Ah yes, boys and girls: Thanksgiving break is close enough to stave off that visit to Mental Hygiene for a couple more weeks and you know what that means: Harvard-Yale.

Even in writing it out I want to fly in the face of majority consensus and write it all in lower case letters — the game. Ha. An act of resistance, nay rebellion is taking place before your very eyes. I can just feel many of you quiver with anger and shame as I throw Yale tradition and etiquette to the ground, unzip my pants and crouch down low in order to–

Hey, hey, take it easy. “Her biting sarcasm and condescension used to be amusing” you exclaim, “but this has gone too far.” People at Yale look at non-Game-goers with a mix of patronizing pity and revulsion.

Ambivalence toward this holy pilgrimage is seen as some sort of social syphilis. Friends counter and coax my apathy hoping to strike upon a cure, hoping to “save me” from my heathen like “anti-Game” ways. Like Yale-Spirit telemarketers they’ve got a response and tactic for every justification us bad news, thumb-biting, obstinate non-Game-goers have.

Smack dealer approach: Just go this once. How can you say you don’t like it if you’ve never tried? This first time is on me. It is not a big deal. Everyone is going.
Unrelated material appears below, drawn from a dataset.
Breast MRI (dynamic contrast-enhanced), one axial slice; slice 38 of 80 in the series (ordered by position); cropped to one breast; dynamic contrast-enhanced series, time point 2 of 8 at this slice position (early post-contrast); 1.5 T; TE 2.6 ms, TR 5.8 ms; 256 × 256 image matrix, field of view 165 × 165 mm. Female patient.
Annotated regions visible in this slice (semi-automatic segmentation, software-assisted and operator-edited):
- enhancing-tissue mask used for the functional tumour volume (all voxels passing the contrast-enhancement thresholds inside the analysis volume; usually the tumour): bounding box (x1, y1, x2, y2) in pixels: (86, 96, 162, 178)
Swiping the V-card approach: The first time is always the worst, baby. You’ll get used to it. I swear by the time you’re a senior you’re going to love it.
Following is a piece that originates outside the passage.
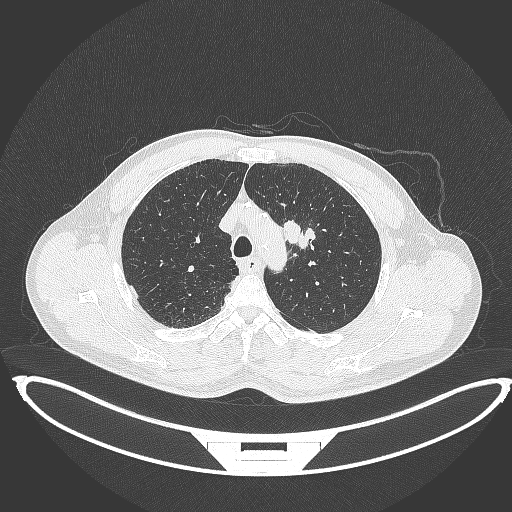
Chest CT, one axial slice. Slice 335 of 395 in the series (ordered by position). Lung window (W 1500 / L -600 HU). 1 mm slice thickness. 512 × 512 image matrix. Patient: male, 60 years. Case-level facts recorded for this patient, not image findings: clinical TNM (as recorded): T2a N0 M0; histopathological grade: G1-G2.
Structures marked on this image (bounding box drawn by a radiologist):
- lung tumour (recorded histology: squamous cell carcinoma): box from (x=282, y=216) to (x=316, y=251) px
Tough Love approach: Just reserve a seat on the damn bus! Life isn’t always fair or easy. We all have to do things we don’t like to do. Just go. This discussion is over, you better be in Boston.

Emotional Manipulation/Significant Other three-pronged approach:

1. I just thought it was something we could do together. It’s not your thing, that’s fine. No, its fine, really.
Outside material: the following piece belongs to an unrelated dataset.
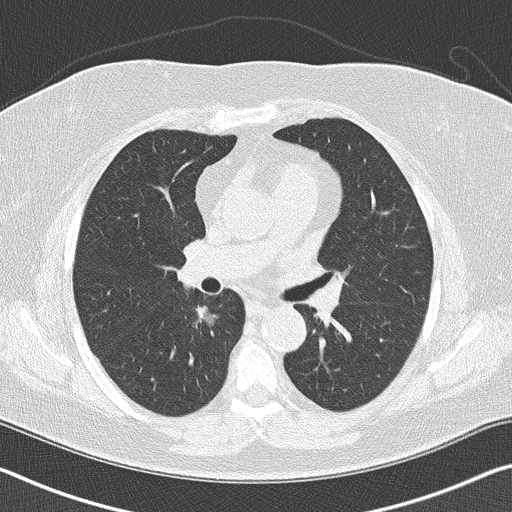
Low-dose screening chest CT, axial slice. Baseline annual screen. Lung window (W 1500 / L -600 HU). 2 mm slice thickness. Slice 60 of 146 in the series. Female participant, aged 60 years at enrolment. Former smoker at enrolment.
Expert-annotated lung lesion, bounding box (x1, y1, x2, y2) in pixels: (171, 293, 227, 344). The screening reader recorded 2 non-calcified nodules or masses ≥4 mm on this exam; which of them this box marks is not recorded. Official screen result: positive, change unspecified: nodule(s) >= 4 mm or enlarging nodule(s), mass(es), or other non-specific abnormalities suspicious for lung cancer.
2. I just wish you would support me in my activities, that’s all. You just take and take. Don’t come if you don’t want to. No, I don’t want you there if you’ll be unhappy. I want you to want to come because you know it’s important to me.

3. I can’t keep doing this! I’m going to go and have an amazing time without you! Even if you wanted to come, it’s too late!

You Want to Fight Me approach: So if you think The Game is stupid, are you saying I’m stupid for going? What, you think you’re above football and tailgates? No seriously, I want to know. You think you’re better than me or something?

School Psychologist approach: You don’t think you are worthy of The Game, do you? You are worthy of going to The Game. Say it. “I am worthy of The Game.” That’s right. Now say it and believe it. “I am worthy of The Game.”

You Are Our Project approach: We think you’re really funny. No seriously, we all really like you, and so we want to know if you’ll come to The Game with us and be the ‘Y’ in our sign? We’re all like painting letters on ourselves and then standing around naked in the cold and rain. ‘Y’ is like the best letter. You would look so cute as our ‘Y.’

Great Foreplay approach: Fine, you are right, The Game itself is usually a let down. But all the stuff before — the parties, the tailgates — all the stuff leading up to it is so money, kid, so money.

These and countless other schemes are employed each year around this time — on the street, around the seminar table, in your residence. Even a 3 a.m. stop at Gourmet Heaven is tainted when Mohamed casually inquires, “You are going to Boston this Friday, yes?”

Yet still I hold fast. You want to go — go. I do not reproach you, dear friends. By bus and train and car, students descend upon Cambridge. Bring your grills and face paint, hard liquor and beer. Shout till your throat begins to bleed and then in a drunken stupor stumble to urinate under the risers, only to be apprehended by Harvard police and kicked out of the stadium. Go Elis! Make me proud and return with great tales about this journey into enemy territory. The Game, like bikini waxing, is an urge I simply will not give into — I do not care how great you tell me it is. A three hour commute to drink in the cold? Hot wax to rip my hair out by its root?

It’s just not my style. It’s just not my style.

Jana Sikdar likes to unzip her pants and crouch down low in order to … take them off before she goes to bed. Alone. Not in Boston for The Game.